Take Chances --- All of my life I have traveled the easy path, the road most seem to travel, I won't call it the straight and narrow, because I am just not so sure that it exists anymore; which leads me to believe that it may be time to take the road less traveled.  I just went white water rafting for the first time with my family this year, it was exhilarating and refreshing.  Do more things that put butterflies in my stomach, hiking, zip lining more roller coasters - that's living life to the fullest and that is what I plan on doing.  Set out to do something that will test all my ability, strength and patience  and see it through regardless of how long it takes me.

I want to be Dis-connected ---- Be honest, what is the first thing you reach for in the morning, and the last thing you touched at night?  I can't lie, my phone or kindle is practically glued to my side.  As technology has changed our lives we have changed how we treat people.  Texts during meals, scrolling Facebook while sitting in waiting rooms, etc....by becoming more connected we have actually became disconnected from our real lives and as human beings. Sadly sometimes your Facebook followers may know more about what is happening in your life than you may know what is actually happening in your own families lives and you share a roof with them.  I am so guilty of this, I can't even act like I am not.  I will pick more time to become disconnected from objects and connected to my loved ones.

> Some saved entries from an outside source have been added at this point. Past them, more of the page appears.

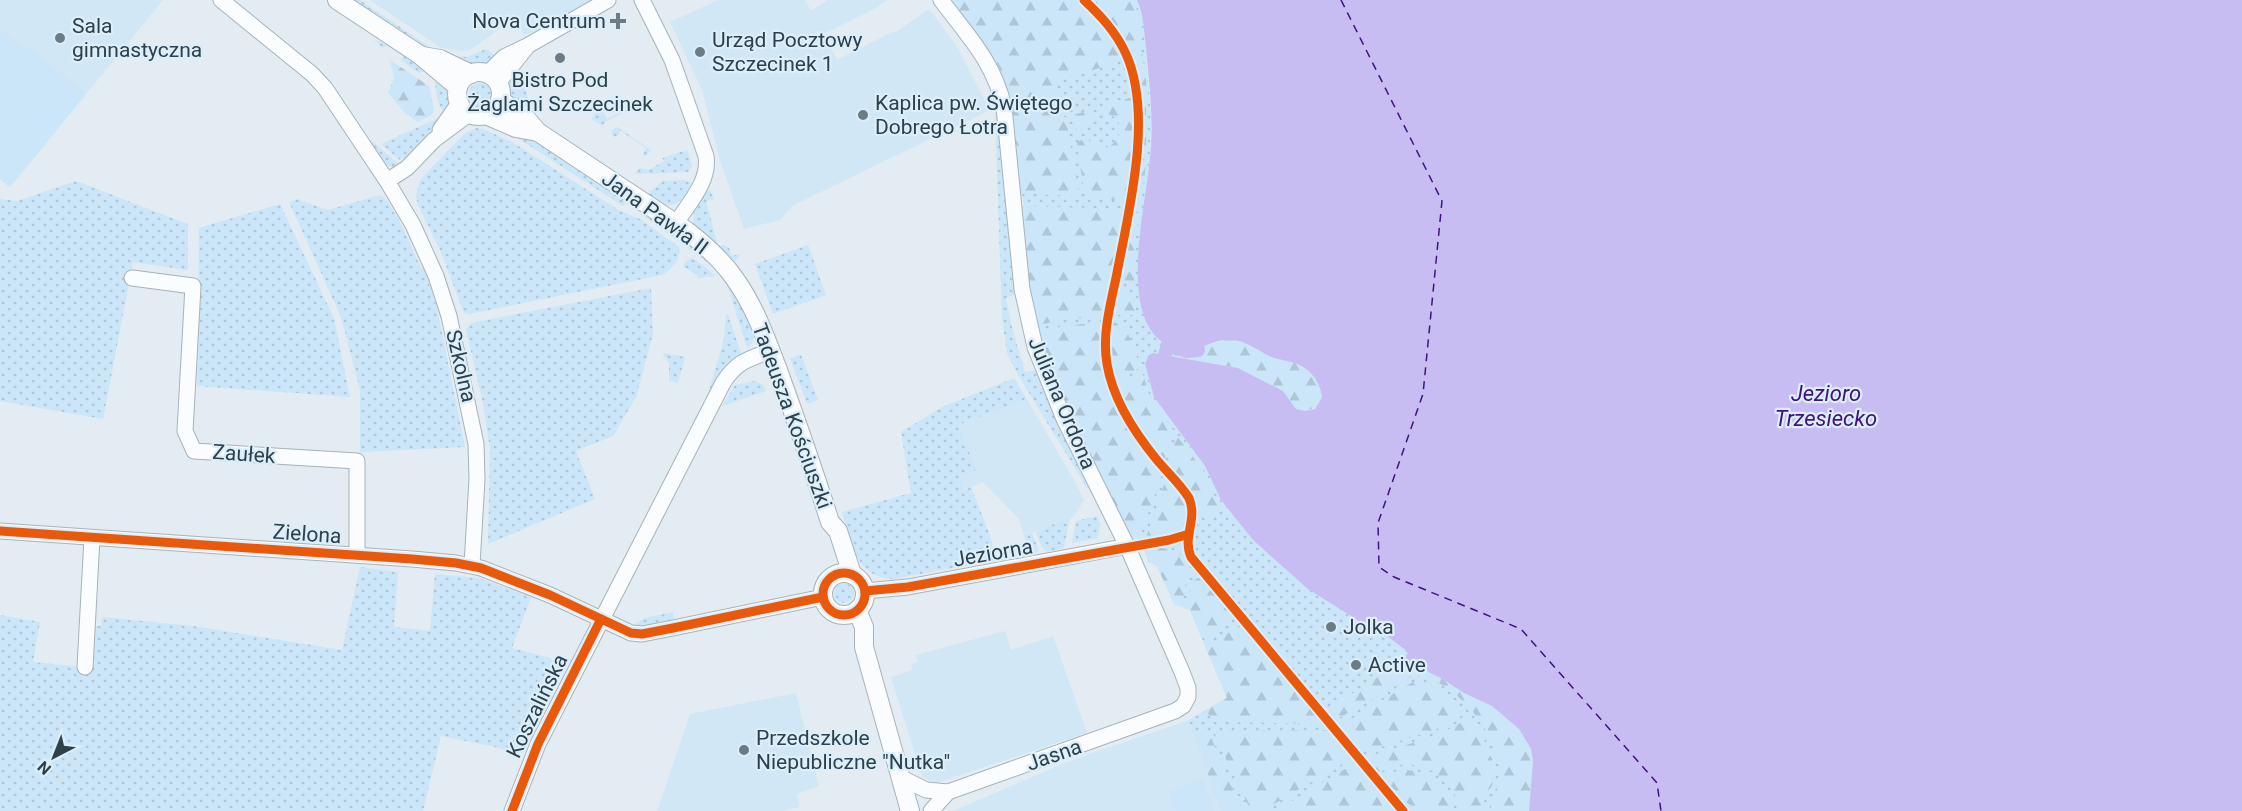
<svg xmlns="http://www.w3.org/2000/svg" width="2242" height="811" font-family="Roboto,sans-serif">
	<defs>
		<pattern id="green-dots" width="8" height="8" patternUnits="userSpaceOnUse" patternTransform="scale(1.5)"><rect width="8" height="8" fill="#cae6f8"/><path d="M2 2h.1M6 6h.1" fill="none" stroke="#aec6d6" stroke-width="1.8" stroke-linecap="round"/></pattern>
		<pattern id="forest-firs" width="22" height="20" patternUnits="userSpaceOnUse" patternTransform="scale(1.5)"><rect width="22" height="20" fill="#cae6f8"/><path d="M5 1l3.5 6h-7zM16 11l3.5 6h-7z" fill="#aec6d6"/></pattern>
	</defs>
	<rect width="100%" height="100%" fill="#e2ecf2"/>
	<g fill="#d2e7f5">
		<path d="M0 0H163L10 187 0 179Z"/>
		<path d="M370 0H596L553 25 524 35 514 19 470 50 463 51 441 48Z"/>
		<path d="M718 0H805L811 11 828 0H887L874 9 824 34 837 60 894 31 896 32 929 9 956 45 990 110 792 206 780 220 744 229 720 161 702 90 670 22Z"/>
		<path d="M1027 399 1070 473 1084 500 1074 516 1024 536 1019 519 983 482 965 490 959 477 975 470 958 425Z"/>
		<path d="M1005 631 1011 650 1053 636 1087 733 936 783 922 777 891 677 913 670 911 664 918 662 916 655Z"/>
		<path d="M796 693 819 786 797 794 800 807 783 811H657L690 714Z"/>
		<path d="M1189 720 1221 811H953L1064 763Z"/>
	</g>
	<g fill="url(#green-dots)">
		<path d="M350 0H360L437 52 431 51Z"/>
		<path d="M950 0H1137L1143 21 1151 113 1150 159 1139 245V282L1140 298 1159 340 1168 345 1165 355 1158 353 1145 364 1154 397 1205 466 1221 500 1253 540 1365 624 1383 636H1387L1464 693 1492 706 1530 804 1529 811H1221L1189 720 1227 698 1190 610 1174 604 1157 566 1149 562 1139 539H1132L1071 416 1056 380 1037 325 1021 208 1024 206 1022 194 1019 193C1016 156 1017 111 1003 77 992 49 968 24 950 0Z"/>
		<path d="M374 40 399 49 427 71 419 73 401 60 403 56 386 45 383 48Z"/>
		<path d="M486 49 496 56C478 71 468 63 449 56L467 57Z"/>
		<path d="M435 73 450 92V104L445 113C436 105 435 86 435 73Z"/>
		<path d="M513 73 523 84 528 97 522 111C512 100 501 87 513 73Z"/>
		<circle cx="480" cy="94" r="11"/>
		<path d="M646 100 645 103 606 121 602 126 592 119 595 113 602 110 607 119Z"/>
		<path d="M997 113 1016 294 1006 298 1013 332 1025 372 1036 370 1065 438 1090 487 1087 488 1018 375 1007 353 1002 318 995 114Z"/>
		<path d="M438 118 439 120 424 142 406 160 402 157 400 160 382 145 383 143Z"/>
		<path d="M617 127 651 150 646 156 643 155 646 148 621 131 616 137 612 135V130Z"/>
		<path d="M476 128 483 129 512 142 620 211 640 219 679 247C682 257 671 271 662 275L469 314 464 313 440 250 418 205 416 196 420 180 464 134Z"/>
		<path d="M516 137 533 139 630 201 623 206Z"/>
		<path d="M372 141 400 165 394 168 383 164 370 146Z"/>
		<path d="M687 150 692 166 688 172 635 174 639 168 648 170 665 161 662 158Z"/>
		<path d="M684 180 694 184C677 208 671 211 646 195L663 181Z"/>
		<path d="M76 181 188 224V270L133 262 103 419 0 401V199L17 201Z"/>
		<path d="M710 190 714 199 706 201 718 246 724 245 729 248 732 256 741 254 735 262 731 263 693 224 694 208 704 191Z"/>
		<path d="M380 195C393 200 414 253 421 268L424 269 437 308 465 447 360 452V390L341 317 289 202 297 199 328 210Z"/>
		<path d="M280 204 334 318 350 397 197 386 199 228Z"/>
		<path d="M639 207 696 247 714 267 642 215Z"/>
		<path d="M808 245 826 295 773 314 755 264Z"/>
		<path d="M692 258 707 268 715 276 698 278C697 271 687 271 683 266L686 261Z"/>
		<path d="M729 282 737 294 755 333 752 343 747 348 727 284Z"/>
		<path d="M651 288 653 334 636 397 613 436 576 451 595 499 488 544 490 449 483 404 466 329 471 323Z"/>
		<path d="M726 314H728L741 353 722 371 705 404 724 339Z"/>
		<path d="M664 353 685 357 678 383 669 380V363L663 355Z"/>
		<path d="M801 355 818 400 807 404 790 358Z"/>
		<path d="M1014 378 1027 399 958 425 976 470 959 477 965 490 971 487 991 538 995 560 894 579C855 578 852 543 842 512L911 493 901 432 942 407Z"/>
		<path d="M755 381 763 385 766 391 722 406 735 385Z"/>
		<path d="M1097 516 1100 524 1098 538 1072 543 1076 521Z"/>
		<path d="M1070 517 1064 548 1047 552 1042 547 1036 532Z"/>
		<path d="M1032 533 1039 551 1030 555 1024 536Z"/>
		<path d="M360 567 398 572 394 627 430 631 435 574 479 578 531 597 512 648 547 657 564 665 519 756 500 748 441 736 423 811H0V615L40 622 33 662 82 667 94 626H101L102 617 193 626 342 650Z"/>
		<circle cx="844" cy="593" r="10"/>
		<path d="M673 612 674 620 644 626 633 625 645 618Z"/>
	</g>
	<g fill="url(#forest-firs)">
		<path d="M950 0H1079C1097 18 1115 36 1125 60L1054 82 1064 117H1066L1078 190 1072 196 1019 193C1016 155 1017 112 1003 77 993 49 968 24 950 0Z"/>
		<path d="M1090 0H1134L1137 10 1142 47 1129 50 1110 21Z"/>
		<path d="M1142 52 1147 89 1140 91 1131 55Z"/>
		<path d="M390 60 429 86 434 110 432 115 417 122 405 113 388 93 394 78Z"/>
		<path d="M1146 96V159H1140V98Z"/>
		<path d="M1133 97 1135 138 1129 201 1089 198 1086 196 1084 191 1077 142 1087 138C1110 170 1140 115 1101 113L1099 107Z"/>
		<path d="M1093 109 1095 114 1086 123 1085 133 1079 134 1074 125 1073 115Z"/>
		<path d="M1140 163H1146L1141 207 1134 204Z"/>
		<path d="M1024 206 1120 209 1125 212 1105 316 1063 320 1037 325 1026 267 1021 208Z"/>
		<path d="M1132 212 1139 213 1134 253 1135 289 1120 279 1119 276Z"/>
		<path d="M1120 285 1136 296V315H1113L1117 286Z"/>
		<path d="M1111 321 1122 326 1127 331 1141 368 1116 378 1110 363Z"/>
		<path d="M1097 322 1103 327C1100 371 1115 408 1140 443 1147 453 1157 462 1163 472L1139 539H1132C1098 471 1059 403 1038 330Z"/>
		<path d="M1230 339 1249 344 1271 357 1294 362 1305 368 1316 378 1321 388 1322 397 1315 408 1305 411 1296 409 1283 391 1238 368 1165 355 1168 345 1175 349Z"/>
		<path d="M1142 371 1151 400 1174 431 1164 460 1161 459 1137 428 1116 385 1118 382Z"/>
		<path d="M1177 436 1203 470 1221 510 1213 518 1209 517 1167 466Z"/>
		<path d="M1166 479H1169L1186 498 1188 505 1186 519 1170 535 1146 538Z"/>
		<path d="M1155 546 1177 552 1189 563 1182 607 1174 604 1157 566 1149 562 1144 550 1147 547Z"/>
		<path d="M1198 578 1201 579 1232 615 1229 624 1202 639 1190 610 1187 609 1192 582Z"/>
		<path d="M1241 626 1320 720V724L1213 722 1206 710 1227 698 1205 646Z"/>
		<path d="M1406 655 1405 659 1446 681 1464 693 1492 706 1519 729 1531 749 1533 761 1529 811H1491C1491 794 1499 789 1499 771 1498 732 1455 680 1415 675L1339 718H1334L1326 711 1400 662Z"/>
		<path d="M1413 682C1433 681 1454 700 1467 713L1435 730 1365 752 1360 750 1341 729 1343 724Z"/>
		<path d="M1471 718C1483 736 1498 761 1492 785 1491 789 1489 788 1487 792 1483 797 1485 805 1484 811H1460C1454 775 1414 752 1381 772L1378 771 1368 759 1369 756 1433 737Z"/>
		<path d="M1329 730 1352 756 1351 759 1262 811H1251L1215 735 1218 731Z"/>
		<path d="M1209 733 1243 811H1221L1194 735Z"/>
		<path d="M1353 764H1358L1398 811H1276Z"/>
		<path d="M1400 770C1428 769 1449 784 1455 811 1409 811 1414 811 1385 779V775Z"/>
	</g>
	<g fill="#cae6f8">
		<path d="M0 29 24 50 28 46 86 94 10 187 0 179Z"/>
		<path d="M1203 779 1214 811H1176L1169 791Z"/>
	</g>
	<path fill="#c7bdf3" d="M1137 0H2242V811H1529L1533 761 1531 749 1519 729 1492 706 1464 693 1446 681 1408 661 1405 659 1408 652 1387 636H1383L1308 589 1253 540 1221 500 1205 466 1154 397 1145 364 1149 355 1153 353 1238 368 1283 391 1296 409 1305 411 1315 409 1322 397C1320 380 1308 366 1291 362 1284 360 1276 359 1269 356 1257 350 1247 341 1232 340 1207 337 1194 361 1167 345 1161 341 1156 338 1153 333 1121 293 1149 193 1151 145 1153 113 1149 81 1146 49 1144 33 1144 15 1137 0Z"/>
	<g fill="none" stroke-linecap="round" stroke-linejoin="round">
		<path stroke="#c7bdf3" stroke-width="14" d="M1165 355 1168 345 1187 351 1198 350"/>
		<path stroke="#41137f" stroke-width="1.5" stroke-dasharray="8 6" stroke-linecap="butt" d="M1341 0 1442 201 1423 394 1378 523 1379 567 1394 577 1521 629 1657 783 1661 811"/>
		<g stroke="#a6b3ba" stroke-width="17">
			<g id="minor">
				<path d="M221 0 312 74 325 88 387 181 413 225 436 276 449 316 476 444 477 479 472 565"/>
				<path d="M642 0 672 60 706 156C710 181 689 203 676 223"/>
				<path d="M487 74 504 57 527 46 608 0"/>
				<path d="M498 83 526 48"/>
				<path d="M440 130 459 103"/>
				<path d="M387 181 407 168 434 140 469 114"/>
				<path d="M132 278 193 286 185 431 194 451 357 461V555"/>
				<path d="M0 531 412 559 456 563 481 568 550 595 631 633 642 634 673 628 823 597"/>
				<path d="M865 591 908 587 1128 546"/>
				<path d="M85 667 92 538"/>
				<path d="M900 777 926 790 948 792 1175 711 1183 706 1188 697V688L1182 672 1128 548 1064 419 1035 347 1022 289 1004 107C994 62 968 36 941 0"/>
				<path d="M512 811 538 744 723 383C736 362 748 359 770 351"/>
				<path d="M931 811 948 792"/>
			</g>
		</g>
		<g stroke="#a6b3ba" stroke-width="20">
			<g id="tertiary">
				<path d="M337 0 420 55 458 87"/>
				<path d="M422 56 440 59 471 74"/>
				<circle cx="479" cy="94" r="22"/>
				<path d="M500 100 524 116 538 132 687 231C705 245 722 260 735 279 755 307 766 339 778 370 796 420 814 471 830 522L838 531 852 574"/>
				<path d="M486 115 516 128 538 132"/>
				<circle cx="844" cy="594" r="21"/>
				<path d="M857 610 864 627V647L910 811"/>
			</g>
		</g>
		<use href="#minor" stroke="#fbfcfd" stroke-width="15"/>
		<use href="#tertiary" stroke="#fbfcfd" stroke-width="18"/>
		<g stroke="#dbeef9" stroke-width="13">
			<g id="cycleway">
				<path d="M1084 0C1101 16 1116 32 1126 54 1154 116 1128 214 1116 278 1110 306 1102 335 1107 364 1113 400 1134 432 1157 460 1167 472 1180 484 1189 498 1198 519 1182 537 1191 557L1403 811"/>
				<path d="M0 531 412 559 456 563 481 568 550 595 631 633 642 634 673 628 823 597"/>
				<circle cx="844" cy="594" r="21"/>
				<path d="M865 591 908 587 1169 540 1189 534"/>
				<path d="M512 811 538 744 601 619"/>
			</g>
		</g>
		<use href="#cycleway" stroke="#e8590c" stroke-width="9"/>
	</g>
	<g fill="#6c7c85" stroke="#dbeef9" stroke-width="2">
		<path d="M615 12h6v6h6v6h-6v6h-6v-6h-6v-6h6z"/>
		<circle cx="60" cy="38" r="6"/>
		<circle cx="700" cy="52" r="6"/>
		<circle cx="560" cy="58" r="6"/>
		<circle cx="863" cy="115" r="6"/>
		<circle cx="1331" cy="627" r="6"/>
		<circle cx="1356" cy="665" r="6"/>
		<circle cx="744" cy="750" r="6"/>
	</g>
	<g text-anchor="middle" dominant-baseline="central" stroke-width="4.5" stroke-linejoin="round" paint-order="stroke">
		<g font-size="21" fill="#2d404b" stroke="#dbeef9" text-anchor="start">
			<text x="606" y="21" text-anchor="end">Nova Centrum</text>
			<text x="72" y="26">Sala<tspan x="72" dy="24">gimnastyczna</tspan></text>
			<text x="712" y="40">Urząd Pocztowy<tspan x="712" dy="24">Szczecinek 1</tspan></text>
			<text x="560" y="80" text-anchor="middle">Bistro Pod<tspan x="560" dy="24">Żaglami Szczecinek</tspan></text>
			<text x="875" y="103">Kaplica pw. Świętego<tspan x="875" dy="24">Dobrego Łotra</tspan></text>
			<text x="1343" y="627">Jolka</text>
			<text x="1368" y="665">Active</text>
			<text x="756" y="738">Przedszkole<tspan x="756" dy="24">Niepubliczne "Nutka"</tspan></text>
		</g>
		<g font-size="21" fill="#2d404b" stroke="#dbeef9">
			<text transform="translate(655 213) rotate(36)">Jana Pawła II</text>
			<text transform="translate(461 366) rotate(77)">Szkolna</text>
			<text transform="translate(1062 403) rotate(67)">Juliana Ordona</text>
			<text transform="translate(792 416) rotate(70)">Tadeusza Kościuszki</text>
			<text transform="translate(244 454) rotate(4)">Zaułek</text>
			<text transform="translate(307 534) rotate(4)">Zielona</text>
			<text transform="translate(993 553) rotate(-10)">Jeziorna</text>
			<text transform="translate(537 706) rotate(-64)">Koszalińska</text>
			<text transform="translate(1054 755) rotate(-19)">Jasna</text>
		</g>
		<g font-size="22" font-style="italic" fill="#41137f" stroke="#dbeef9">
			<text x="1826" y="393">Jezioro<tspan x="1826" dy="25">Trzesiecko</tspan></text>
		</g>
	</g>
	<g transform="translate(54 757) rotate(222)" stroke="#dbeef9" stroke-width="4.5" paint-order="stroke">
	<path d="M0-4.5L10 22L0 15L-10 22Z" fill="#2d404b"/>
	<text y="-9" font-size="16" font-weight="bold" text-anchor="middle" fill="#2d404b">N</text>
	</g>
</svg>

I am sorry - hardest phrase in the English language. --- Hardest lesson ever learned in life, people aren't always who you think they are and their intentions aren't always good.  The world is full of spiteful, mean people who will wrong you.  The list of people who wrong you, people who betray throughout life can be long and endless, you can't control this, what you can control is how you react to it.  It's not our place to judge, I like to make it a point to always try to place myself in the their shoes, try to sympathize that they may haven't always had it good, that they may not know better.  The quote about people coming into your life for a reason, a season or a lifetime.  Some people don't make the journey with you and that is okay.  I will try to forgive those who have wronged me, I can't vow to forget but I can vow to forgive.  Forgiveness isn't for them, it's for you.  Letting go frees you, and when you can do this under the most dire circumstances it means this jaded world hasn't made you completely bitter. 

"Was I really going that fast officer?"   --- Yes, that's me, the chick squealing into the parking lot at 10:00 AM on the dot for the 10:00 AM meeting.  My father-in-law once said I would be late for my own funeral, he's a wise man.  Punctuality is my kryptonite, along with bread and TV drama's but that is a story for another day.  Trust me, I have every intention of being there with 15 minutes to spare, it just never seems to happen.  I am that chick halfway dressed (but decent) running out the front door and maybe putting on mascara as I drive down I-64.  My lateness has become such constant that it is a running joke in my family. I want to prove them wrong that I can be counted on to be there with time to spare.

Don't Worry Be Happy - Catchy little tune, and lets just be honest at sometime you thought there was no man any better looking than Tom Cruise in Cocktail.  Lastly, I want to quit worrying and just take in the here and now, appreciate the little moments, the laughter me, my husband and daughter share, an inside joke with one of my friends and the hilarity that we know something no one else does. - I want to remember all the good times and vow to have more of them.
"Believe in yourself and all that you are.  Know that there is something inside of you that is greater than any obstacle." #quotes
It seems like somewhere along the way I have lost myself, maybe not my whole self but part of myself.  And I hope within the next year I figure out who I am.  I guess maybe my way of challenging myself is posting this for all to see, that maybe in some weird way it will make me be more accountable in my actions, because one thing is for sure I want to be a wife, mother and friend that people can be proud of - a person that I can be proud of.  I know she's out there, and I know that is who I am meant to be.